Elektrownie atomowe zagrożone działaniem wirusa
Poufne informacje na temat japońskich elektrowni atomowych znalazły się w Internecie w rezultacie działań wirusa, który zaatakował komputer osobisty inspektora zajmującego się kontrolą elektrowni - poinformowały władze.
23.06.2005 | aktual.: 23.06.2005 08:40
Rząd Japonii zapowiedział dodatkowe przedsięwzięcia na rzecz ochrony tajności informacji o krajowej energetyce jądrowej po tym, gdy w internecie znalazły się dane na temat kilku siłowni nuklearnych, w tym zdjęcia ich wnętrz, szczegóły ich regularnych inspekcji i napraw oraz nazwiska pracowników.
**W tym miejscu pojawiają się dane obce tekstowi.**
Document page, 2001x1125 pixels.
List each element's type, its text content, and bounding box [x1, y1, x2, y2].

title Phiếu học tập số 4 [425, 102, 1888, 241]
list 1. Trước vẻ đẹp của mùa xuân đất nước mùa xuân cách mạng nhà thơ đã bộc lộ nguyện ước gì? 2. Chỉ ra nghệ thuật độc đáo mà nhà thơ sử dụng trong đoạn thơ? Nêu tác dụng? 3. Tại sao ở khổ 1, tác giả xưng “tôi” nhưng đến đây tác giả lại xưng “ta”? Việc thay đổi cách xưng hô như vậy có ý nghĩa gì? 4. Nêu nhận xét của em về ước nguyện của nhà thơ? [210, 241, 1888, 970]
Elektrownie jądrowe są ważnymi obiektami jeśli chodzi o przedsięwzięcia antyterrorystyczne, bezpieczeństwo oraz inne sprawy i dlatego podejmiemy wszelkie kroki dla zapewnienia(odpowiedniego)_ zarządzania informacjami_(na ich temat) - powiedział dziennikarzom sekretarz generalny japońskiego gabinetu Hiroyuki Hosoda.
Według agencji Kyodo, poufne wiadomości wydostały się z komputera osobistego, używanego przez pracownika inspekcjonującej elektrownie spółki zależnej koncernu Mitsubishi Electric.
Przedstawiciel Mitsubishi Electric potwierdził, że w jednej z filii koncernu doszło do przecieku informacji na temat siedmiu japońskich spółek energetycznych i czterech niezależnych firm, eksploatujących elektrownie.
Jednak według uczestniczącego w dochodzeniu urzędnika ministerstwa handlu, ujawnione informacje nie dotyczyły spraw najwyższej wagi. Sądzimy, że informacje, które jakoby przeciekły, nie zawierają danych, dotyczących bezpośrednio materiałów nuklearnych, które podlegają ścisłej kontroli - zaznaczył ów urzędnik.